▶ Set problem: In the entries, from the line that contains "order: Polypodiales" through the last line, change every "phylum" to "division" and leave everything else as it is. Give back only those lines.

▶ Records for the exercise:
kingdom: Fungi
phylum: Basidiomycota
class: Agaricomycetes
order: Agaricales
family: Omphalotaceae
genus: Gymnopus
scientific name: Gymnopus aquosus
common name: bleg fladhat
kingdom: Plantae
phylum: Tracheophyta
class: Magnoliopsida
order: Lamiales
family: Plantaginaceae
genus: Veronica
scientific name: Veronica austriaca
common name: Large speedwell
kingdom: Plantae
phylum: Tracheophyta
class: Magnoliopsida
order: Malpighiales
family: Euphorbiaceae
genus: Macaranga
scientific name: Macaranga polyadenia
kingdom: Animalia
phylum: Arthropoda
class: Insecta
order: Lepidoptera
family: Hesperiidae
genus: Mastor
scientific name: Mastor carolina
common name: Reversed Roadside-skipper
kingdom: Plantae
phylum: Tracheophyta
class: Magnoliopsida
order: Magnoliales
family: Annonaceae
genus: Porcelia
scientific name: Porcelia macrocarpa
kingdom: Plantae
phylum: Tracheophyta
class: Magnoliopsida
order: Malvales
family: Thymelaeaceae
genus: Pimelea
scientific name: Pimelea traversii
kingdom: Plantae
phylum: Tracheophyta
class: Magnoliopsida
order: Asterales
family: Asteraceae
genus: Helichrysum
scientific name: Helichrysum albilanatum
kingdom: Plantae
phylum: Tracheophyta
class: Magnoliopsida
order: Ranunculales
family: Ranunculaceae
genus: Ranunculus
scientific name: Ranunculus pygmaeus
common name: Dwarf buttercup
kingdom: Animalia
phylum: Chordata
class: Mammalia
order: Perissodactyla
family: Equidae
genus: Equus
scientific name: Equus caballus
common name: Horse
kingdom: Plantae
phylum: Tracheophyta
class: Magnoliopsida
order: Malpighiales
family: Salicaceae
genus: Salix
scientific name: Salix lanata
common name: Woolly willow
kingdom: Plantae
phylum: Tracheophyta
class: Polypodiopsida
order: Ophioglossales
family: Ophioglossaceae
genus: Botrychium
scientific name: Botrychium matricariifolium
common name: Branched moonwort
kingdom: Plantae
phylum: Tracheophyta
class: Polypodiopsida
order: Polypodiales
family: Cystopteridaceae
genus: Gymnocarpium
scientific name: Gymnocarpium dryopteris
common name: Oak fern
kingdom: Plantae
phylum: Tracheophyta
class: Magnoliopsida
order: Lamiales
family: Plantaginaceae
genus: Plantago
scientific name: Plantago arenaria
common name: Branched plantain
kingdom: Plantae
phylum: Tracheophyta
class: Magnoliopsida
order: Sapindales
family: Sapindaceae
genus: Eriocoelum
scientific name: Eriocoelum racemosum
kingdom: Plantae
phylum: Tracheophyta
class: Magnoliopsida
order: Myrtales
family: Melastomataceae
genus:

▶ Exercise result:
order: Polypodiales
family: Cystopteridaceae
genus: Gymnocarpium
scientific name: Gymnocarpium dryopteris
common name: Oak fern
kingdom: Plantae
division: Tracheophyta
class: Magnoliopsida
order: Lamiales
family: Plantaginaceae
genus: Plantago
scientific name: Plantago arenaria
common name: Branched plantain
kingdom: Plantae
division: Tracheophyta
class: Magnoliopsida
order: Sapindales
family: Sapindaceae
genus: Eriocoelum
scientific name: Eriocoelum racemosum
kingdom: Plantae
division: Tracheophyta
class: Magnoliopsida
order: Myrtales
family: Melastomataceae
genus:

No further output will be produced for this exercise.